Your instructions:
Retype the lines of the material, starting with its first line and continuing up to and including the line with "Снижение или полная потеря обоняния из-за".

(Saved entries)
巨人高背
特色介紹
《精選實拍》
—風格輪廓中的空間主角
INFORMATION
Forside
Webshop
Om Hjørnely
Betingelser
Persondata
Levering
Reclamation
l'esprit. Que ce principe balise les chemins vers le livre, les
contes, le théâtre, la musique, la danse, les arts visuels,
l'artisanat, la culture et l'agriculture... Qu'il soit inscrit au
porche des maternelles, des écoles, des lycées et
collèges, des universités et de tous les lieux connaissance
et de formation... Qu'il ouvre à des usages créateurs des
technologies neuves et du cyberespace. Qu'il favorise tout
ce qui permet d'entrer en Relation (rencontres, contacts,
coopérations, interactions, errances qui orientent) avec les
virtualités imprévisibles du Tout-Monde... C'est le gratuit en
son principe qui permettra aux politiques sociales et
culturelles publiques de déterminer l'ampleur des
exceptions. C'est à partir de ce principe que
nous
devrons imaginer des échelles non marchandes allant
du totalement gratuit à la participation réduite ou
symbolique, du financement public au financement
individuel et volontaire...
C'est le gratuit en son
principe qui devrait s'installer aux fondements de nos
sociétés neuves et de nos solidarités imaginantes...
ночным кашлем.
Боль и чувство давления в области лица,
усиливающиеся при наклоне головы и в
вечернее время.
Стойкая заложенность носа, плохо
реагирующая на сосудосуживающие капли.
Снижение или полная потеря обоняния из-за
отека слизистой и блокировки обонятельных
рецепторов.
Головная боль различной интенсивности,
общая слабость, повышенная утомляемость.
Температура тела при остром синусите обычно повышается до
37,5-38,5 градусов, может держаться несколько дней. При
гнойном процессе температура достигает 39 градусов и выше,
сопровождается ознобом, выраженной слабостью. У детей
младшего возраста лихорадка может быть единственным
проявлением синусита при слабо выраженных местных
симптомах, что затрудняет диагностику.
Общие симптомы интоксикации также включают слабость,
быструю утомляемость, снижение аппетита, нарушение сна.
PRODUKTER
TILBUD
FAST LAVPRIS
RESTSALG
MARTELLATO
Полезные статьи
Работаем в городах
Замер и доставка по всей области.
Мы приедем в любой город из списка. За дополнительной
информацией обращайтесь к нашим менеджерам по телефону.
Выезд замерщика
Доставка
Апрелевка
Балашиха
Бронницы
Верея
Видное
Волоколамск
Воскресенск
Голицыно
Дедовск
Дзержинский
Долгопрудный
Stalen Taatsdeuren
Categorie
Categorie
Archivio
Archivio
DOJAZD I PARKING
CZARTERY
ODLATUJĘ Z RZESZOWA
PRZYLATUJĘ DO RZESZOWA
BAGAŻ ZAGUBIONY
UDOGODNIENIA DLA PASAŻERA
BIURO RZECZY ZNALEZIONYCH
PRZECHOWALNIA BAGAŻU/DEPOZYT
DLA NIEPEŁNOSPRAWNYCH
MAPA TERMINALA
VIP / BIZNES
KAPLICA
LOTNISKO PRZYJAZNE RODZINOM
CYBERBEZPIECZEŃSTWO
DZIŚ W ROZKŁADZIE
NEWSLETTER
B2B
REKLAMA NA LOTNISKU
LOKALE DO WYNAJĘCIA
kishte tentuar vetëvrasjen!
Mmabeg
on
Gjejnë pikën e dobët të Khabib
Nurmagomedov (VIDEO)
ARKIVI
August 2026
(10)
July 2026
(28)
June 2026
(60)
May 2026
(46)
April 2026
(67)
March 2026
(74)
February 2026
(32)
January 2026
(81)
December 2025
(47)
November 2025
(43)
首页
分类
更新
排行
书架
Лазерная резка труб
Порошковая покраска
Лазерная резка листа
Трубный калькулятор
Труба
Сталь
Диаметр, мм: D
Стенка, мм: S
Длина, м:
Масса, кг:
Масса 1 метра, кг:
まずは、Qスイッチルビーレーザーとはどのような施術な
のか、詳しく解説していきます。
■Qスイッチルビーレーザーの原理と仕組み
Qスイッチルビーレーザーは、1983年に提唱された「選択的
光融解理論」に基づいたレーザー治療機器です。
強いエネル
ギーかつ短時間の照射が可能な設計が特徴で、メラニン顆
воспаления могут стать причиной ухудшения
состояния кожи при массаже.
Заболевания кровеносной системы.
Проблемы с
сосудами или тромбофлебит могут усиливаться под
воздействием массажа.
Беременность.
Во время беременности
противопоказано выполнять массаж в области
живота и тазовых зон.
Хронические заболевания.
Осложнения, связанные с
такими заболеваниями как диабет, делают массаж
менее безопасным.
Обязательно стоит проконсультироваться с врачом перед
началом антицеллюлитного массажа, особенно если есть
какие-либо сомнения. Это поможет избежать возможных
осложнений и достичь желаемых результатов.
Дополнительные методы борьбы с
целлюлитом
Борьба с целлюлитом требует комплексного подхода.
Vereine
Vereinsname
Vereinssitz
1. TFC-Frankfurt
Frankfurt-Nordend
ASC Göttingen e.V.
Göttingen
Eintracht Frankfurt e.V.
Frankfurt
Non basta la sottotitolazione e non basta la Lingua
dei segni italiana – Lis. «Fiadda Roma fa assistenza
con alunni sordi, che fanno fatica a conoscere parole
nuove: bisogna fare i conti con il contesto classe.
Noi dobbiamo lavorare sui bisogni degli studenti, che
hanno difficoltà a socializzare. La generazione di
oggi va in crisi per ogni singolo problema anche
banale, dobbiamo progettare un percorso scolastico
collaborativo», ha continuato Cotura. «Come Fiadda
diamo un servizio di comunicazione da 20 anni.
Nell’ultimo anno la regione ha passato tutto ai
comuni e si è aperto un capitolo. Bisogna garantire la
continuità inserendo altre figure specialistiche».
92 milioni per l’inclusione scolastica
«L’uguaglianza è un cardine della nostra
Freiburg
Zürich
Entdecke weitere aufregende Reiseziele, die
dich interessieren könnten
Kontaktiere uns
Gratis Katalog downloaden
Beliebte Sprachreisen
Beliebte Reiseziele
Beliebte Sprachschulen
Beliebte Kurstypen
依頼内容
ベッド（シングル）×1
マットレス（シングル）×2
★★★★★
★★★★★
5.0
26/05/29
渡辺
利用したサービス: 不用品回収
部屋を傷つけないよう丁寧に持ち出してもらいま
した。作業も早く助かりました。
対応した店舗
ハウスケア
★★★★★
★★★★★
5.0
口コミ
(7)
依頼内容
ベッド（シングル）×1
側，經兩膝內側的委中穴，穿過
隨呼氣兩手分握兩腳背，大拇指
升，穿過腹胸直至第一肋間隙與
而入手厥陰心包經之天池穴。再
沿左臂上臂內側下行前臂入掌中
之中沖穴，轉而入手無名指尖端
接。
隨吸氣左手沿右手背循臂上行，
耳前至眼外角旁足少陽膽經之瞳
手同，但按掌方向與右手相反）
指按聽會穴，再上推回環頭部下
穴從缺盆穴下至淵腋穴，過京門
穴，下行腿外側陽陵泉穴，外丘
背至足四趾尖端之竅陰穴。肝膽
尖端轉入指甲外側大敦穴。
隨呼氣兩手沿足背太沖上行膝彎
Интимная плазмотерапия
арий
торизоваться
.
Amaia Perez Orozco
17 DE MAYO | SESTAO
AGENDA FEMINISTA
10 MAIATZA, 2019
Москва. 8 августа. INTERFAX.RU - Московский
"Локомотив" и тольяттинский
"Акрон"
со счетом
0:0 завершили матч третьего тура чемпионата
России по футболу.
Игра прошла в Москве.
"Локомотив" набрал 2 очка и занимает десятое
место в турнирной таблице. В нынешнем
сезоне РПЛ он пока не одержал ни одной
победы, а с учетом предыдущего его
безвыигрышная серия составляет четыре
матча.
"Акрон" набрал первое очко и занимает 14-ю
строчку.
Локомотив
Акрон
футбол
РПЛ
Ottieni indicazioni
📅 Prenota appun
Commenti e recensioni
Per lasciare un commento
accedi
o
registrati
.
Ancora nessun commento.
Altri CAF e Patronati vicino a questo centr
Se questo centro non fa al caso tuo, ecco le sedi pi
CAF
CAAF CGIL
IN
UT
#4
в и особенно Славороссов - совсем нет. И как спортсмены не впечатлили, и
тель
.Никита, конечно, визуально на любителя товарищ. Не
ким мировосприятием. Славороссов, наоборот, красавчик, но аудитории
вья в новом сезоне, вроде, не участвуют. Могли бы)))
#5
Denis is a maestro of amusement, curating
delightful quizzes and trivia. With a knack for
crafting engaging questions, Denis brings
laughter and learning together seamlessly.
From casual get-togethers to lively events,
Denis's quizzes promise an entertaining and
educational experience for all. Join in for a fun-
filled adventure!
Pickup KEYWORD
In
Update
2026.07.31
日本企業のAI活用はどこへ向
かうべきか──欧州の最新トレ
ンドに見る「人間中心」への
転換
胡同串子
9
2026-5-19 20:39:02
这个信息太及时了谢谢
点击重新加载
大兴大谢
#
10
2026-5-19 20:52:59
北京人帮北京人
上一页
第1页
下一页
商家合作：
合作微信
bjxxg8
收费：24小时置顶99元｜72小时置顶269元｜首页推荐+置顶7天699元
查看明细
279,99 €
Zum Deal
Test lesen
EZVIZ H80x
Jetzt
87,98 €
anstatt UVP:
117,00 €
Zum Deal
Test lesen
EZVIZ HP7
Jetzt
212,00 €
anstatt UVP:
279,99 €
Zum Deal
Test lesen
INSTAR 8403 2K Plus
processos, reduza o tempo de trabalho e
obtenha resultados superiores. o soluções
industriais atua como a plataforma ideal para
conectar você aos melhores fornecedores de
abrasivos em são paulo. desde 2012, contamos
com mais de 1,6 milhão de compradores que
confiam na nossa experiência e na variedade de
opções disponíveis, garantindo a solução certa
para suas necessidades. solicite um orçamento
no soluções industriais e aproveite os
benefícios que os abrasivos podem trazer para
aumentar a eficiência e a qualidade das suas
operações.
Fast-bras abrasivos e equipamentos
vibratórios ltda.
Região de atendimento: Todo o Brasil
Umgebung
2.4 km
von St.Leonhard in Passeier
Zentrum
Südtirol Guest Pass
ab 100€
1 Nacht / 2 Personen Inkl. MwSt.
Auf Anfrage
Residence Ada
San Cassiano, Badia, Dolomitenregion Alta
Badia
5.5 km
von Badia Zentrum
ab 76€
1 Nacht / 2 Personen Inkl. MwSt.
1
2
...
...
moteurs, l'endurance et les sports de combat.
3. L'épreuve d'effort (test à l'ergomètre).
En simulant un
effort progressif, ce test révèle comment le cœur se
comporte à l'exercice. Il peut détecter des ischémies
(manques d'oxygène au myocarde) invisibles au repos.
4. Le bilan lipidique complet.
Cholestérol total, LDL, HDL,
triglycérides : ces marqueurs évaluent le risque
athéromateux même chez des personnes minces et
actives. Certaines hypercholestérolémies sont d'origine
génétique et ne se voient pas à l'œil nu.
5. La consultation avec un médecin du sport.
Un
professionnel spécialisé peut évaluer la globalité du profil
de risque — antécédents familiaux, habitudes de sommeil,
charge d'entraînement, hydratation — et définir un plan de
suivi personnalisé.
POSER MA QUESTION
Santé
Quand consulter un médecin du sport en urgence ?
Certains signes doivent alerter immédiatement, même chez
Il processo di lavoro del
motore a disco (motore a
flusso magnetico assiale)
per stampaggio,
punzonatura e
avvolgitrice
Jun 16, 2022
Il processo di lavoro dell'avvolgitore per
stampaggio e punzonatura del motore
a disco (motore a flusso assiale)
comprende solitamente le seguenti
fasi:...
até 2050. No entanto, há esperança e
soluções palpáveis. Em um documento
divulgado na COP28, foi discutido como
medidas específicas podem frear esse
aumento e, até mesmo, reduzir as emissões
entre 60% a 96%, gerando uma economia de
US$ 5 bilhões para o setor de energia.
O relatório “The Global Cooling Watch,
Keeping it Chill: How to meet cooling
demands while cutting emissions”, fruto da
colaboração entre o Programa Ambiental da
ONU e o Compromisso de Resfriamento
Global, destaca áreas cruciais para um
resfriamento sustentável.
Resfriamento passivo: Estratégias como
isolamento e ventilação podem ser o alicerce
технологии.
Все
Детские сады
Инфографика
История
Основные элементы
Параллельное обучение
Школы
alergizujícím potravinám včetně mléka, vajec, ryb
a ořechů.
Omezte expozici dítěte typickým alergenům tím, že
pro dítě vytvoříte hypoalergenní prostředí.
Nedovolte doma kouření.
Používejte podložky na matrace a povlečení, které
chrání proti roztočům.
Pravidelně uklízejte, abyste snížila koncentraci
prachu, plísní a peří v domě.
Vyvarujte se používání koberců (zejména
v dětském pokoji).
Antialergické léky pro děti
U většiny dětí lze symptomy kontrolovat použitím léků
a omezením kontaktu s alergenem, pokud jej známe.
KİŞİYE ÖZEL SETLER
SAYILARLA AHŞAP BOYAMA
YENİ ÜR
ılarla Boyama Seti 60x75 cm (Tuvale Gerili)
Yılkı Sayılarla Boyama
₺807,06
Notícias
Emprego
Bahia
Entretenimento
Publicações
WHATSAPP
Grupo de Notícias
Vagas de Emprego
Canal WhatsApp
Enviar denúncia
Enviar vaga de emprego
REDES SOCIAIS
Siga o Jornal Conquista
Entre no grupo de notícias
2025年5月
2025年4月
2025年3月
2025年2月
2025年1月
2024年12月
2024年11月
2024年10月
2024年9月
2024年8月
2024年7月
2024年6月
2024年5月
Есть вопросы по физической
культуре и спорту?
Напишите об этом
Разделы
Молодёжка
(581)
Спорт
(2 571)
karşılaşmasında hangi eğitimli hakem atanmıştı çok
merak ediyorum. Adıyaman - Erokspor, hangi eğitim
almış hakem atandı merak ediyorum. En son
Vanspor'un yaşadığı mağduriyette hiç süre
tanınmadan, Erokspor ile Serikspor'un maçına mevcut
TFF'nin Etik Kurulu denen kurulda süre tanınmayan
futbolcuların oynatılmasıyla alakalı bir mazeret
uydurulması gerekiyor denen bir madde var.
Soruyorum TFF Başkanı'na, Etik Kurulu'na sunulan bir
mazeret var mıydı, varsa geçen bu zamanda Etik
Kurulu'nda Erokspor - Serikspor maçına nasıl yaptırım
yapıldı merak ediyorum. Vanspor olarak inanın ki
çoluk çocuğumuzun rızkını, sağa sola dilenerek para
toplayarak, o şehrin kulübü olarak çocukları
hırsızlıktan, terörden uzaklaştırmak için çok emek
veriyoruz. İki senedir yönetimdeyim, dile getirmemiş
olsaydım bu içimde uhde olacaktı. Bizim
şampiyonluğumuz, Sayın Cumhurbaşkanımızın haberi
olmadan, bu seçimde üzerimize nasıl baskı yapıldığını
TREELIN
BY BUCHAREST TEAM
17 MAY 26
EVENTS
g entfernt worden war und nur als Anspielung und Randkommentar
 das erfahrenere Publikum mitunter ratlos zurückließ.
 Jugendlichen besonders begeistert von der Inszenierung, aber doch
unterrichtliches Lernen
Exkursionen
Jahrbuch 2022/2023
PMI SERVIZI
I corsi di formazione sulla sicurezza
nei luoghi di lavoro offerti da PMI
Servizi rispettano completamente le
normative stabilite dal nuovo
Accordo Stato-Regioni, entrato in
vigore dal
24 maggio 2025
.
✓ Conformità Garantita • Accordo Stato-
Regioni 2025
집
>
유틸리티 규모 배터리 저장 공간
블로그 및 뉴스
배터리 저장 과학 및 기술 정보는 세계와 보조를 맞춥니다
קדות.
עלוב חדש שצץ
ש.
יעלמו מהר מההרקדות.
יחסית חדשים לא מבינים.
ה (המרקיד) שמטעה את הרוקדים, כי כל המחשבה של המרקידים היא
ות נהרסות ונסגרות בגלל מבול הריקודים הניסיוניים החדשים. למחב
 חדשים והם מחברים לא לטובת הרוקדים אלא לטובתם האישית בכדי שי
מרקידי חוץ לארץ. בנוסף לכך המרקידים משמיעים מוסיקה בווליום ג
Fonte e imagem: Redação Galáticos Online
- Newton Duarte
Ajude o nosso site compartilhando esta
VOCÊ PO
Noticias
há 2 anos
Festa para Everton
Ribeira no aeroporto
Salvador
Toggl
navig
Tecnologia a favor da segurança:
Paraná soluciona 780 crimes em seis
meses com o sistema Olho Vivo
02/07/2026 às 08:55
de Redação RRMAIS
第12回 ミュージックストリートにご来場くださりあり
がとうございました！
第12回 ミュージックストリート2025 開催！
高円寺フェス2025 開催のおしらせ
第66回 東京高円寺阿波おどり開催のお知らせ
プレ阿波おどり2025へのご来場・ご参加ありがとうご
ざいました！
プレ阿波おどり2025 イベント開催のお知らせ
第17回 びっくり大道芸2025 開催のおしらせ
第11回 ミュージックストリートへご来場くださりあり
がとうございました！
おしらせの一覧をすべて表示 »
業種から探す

Result of this task:
巨人高背
特色介紹
《精選實拍》
—風格輪廓中的空間主角
INFORMATION
Forside
Webshop
Om Hjørnely
Betingelser
Persondata
Levering
Reclamation
l'esprit. Que ce principe balise les chemins vers le livre, les
contes, le théâtre, la musique, la danse, les arts visuels,
l'artisanat, la culture et l'agriculture... Qu'il soit inscrit au
porche des maternelles, des écoles, des lycées et
collèges, des universités et de tous les lieux connaissance
et de formation... Qu'il ouvre à des usages créateurs des
technologies neuves et du cyberespace. Qu'il favorise tout
ce qui permet d'entrer en Relation (rencontres, contacts,
coopérations, interactions, errances qui orientent) avec les
virtualités imprévisibles du Tout-Monde... C'est le gratuit en
son principe qui permettra aux politiques sociales et
culturelles publiques de déterminer l'ampleur des
exceptions. C'est à partir de ce principe que
nous
devrons imaginer des échelles non marchandes allant
du totalement gratuit à la participation réduite ou
symbolique, du financement public au financement
individuel et volontaire...
C'est le gratuit en son
principe qui devrait s'installer aux fondements de nos
sociétés neuves et de nos solidarités imaginantes...
ночным кашлем.
Боль и чувство давления в области лица,
усиливающиеся при наклоне головы и в
вечернее время.
Стойкая заложенность носа, плохо
реагирующая на сосудосуживающие капли.
Снижение или полная потеря обоняния из-за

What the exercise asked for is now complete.